_Exercise description_
Count the lines in the entries below that contain the string "there", treating uppercase and lowercase as different. Reply with that number only.

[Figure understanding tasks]
BEGIN

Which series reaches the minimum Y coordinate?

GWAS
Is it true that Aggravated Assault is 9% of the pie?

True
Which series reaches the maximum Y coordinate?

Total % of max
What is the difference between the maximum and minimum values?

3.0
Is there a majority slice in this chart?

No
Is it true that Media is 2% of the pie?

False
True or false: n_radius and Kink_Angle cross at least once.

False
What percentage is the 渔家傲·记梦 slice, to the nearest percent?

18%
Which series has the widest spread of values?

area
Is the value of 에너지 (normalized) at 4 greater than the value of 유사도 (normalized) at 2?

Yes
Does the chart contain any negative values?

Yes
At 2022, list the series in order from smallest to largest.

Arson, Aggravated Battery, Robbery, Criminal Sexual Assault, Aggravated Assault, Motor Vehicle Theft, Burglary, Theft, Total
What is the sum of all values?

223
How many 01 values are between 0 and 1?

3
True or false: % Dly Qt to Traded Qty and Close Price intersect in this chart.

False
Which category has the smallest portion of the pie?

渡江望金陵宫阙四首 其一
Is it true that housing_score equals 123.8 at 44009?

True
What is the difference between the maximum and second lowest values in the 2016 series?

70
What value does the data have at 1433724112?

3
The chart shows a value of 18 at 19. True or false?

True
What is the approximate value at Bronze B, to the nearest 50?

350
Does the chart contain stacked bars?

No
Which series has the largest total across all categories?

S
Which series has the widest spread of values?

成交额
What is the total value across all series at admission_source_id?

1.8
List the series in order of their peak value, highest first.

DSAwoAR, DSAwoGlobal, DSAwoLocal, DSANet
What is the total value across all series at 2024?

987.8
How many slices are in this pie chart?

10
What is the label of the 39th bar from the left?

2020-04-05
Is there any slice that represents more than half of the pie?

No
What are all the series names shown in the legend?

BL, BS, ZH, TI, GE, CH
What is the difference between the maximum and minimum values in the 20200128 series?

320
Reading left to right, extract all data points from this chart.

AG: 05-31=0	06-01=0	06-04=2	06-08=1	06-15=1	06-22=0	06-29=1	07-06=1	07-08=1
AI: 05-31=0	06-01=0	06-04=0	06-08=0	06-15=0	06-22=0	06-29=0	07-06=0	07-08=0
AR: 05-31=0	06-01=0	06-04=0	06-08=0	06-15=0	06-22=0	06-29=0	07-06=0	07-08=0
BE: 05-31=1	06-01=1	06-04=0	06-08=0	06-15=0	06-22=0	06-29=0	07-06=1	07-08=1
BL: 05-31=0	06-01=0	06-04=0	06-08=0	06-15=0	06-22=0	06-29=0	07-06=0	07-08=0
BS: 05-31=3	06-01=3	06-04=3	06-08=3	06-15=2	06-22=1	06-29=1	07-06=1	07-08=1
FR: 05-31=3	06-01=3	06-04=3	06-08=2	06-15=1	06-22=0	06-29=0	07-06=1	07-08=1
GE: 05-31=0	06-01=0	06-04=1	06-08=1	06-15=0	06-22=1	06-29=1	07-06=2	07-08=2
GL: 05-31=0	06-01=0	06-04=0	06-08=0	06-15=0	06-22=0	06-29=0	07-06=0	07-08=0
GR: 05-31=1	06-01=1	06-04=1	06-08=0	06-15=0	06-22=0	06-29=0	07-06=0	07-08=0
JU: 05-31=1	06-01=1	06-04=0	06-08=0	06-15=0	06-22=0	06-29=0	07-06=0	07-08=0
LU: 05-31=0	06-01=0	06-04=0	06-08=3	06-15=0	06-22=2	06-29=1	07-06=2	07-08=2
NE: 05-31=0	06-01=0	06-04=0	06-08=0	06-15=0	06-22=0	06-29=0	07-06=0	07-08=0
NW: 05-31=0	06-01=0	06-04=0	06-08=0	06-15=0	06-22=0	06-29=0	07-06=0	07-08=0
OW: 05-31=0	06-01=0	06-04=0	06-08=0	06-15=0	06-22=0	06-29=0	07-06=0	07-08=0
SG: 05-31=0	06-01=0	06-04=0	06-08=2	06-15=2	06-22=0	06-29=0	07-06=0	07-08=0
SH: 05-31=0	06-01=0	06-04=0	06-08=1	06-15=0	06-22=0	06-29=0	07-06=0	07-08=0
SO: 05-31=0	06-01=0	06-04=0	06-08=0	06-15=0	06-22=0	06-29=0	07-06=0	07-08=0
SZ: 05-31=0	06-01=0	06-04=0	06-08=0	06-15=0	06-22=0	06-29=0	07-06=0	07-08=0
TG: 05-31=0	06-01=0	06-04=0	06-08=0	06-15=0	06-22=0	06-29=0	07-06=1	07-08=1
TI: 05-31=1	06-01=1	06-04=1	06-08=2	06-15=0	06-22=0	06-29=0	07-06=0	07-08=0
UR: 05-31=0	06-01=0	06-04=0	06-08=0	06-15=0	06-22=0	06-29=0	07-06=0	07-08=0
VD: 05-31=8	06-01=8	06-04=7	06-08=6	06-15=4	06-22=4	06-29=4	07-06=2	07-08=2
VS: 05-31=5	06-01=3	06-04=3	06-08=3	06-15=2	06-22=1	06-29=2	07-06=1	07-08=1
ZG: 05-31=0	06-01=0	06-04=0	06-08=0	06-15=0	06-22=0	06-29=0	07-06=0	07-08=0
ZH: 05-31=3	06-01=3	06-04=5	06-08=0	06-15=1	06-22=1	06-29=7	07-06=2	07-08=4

END

_Problem solution_
2